Most news accounts of Cotton’s presentation contrasted it with the immediately ensuing presentation in which noted neo-conservative William Kristol said Trump’s essence was sheer demagoguery and that Republicans coming after him will likely try to follow that.
We so often cast matters as either/or when they aren’t. Cotton could be right about policy and Kristol right about personal style and demagoguery. In fact, I think both are.
The Trump voters I hear from believe their lives were made better by this president’s policies. And they enjoyed that their adrenaline got pumped by the way Trump misbehaved, giving nastier than he got to those whom they resent.
Kristol was right when he said demagoguery relies on exploiting class resentments and pettiness while trivializing policy nuance and complex issues.
Cotton can do that kind of exploiting.
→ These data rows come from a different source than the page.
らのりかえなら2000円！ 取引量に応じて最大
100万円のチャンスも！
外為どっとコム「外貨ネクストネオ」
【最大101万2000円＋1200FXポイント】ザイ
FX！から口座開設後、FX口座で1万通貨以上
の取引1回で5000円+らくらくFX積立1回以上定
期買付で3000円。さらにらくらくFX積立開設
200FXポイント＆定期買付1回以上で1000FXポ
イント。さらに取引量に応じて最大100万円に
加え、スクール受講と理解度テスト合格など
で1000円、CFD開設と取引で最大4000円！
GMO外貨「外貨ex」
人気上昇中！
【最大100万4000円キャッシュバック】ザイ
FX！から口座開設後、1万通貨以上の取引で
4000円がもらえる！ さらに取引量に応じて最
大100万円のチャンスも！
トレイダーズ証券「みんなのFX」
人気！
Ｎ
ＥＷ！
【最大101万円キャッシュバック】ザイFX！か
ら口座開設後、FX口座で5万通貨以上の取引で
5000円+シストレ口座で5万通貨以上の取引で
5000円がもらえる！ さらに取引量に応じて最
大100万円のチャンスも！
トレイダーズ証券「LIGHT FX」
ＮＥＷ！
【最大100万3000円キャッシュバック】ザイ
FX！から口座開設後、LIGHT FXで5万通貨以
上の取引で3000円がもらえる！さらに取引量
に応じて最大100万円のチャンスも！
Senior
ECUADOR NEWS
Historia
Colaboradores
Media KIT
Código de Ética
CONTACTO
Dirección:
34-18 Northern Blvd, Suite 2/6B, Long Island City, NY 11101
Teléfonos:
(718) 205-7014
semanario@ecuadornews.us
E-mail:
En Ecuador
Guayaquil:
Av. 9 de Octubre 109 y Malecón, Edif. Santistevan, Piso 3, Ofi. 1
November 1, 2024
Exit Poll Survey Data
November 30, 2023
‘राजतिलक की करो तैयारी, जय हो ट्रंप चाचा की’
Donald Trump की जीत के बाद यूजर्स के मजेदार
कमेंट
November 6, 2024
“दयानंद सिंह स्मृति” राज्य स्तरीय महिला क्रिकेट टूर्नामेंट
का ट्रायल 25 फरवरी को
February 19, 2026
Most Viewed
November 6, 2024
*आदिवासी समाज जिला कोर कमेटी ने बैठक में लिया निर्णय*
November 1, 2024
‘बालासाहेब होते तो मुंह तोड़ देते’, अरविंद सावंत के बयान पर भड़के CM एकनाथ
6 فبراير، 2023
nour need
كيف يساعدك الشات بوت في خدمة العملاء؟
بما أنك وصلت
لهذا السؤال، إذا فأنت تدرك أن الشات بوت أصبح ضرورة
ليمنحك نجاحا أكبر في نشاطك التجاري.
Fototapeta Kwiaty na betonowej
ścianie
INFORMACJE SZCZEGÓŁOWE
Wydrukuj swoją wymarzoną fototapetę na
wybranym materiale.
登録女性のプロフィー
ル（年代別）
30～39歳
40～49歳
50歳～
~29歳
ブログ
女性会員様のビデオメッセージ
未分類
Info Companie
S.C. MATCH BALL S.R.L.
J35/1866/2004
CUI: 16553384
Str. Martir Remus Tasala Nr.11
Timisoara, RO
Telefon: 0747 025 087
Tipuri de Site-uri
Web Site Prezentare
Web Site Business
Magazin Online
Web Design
It seems to suit him. He can be very bit as mean and spiteful toward moderate and liberal thought as Trump.
Cotton’s problem will be that he relies more on substance in his meanness and spitefulness than Trump, who offered little to no substance but could hold a giant rally rapt with entertaining and shameless bluster.
Audiences will need to listen more closely than they listened to Trump to pick up Cotton’s anger and petty resentment.
Closer listening would be an improvement over shallow megalomania. So I’m more than ready for a post-Trump Republican world, even one in which Cotton apparently will be prominent.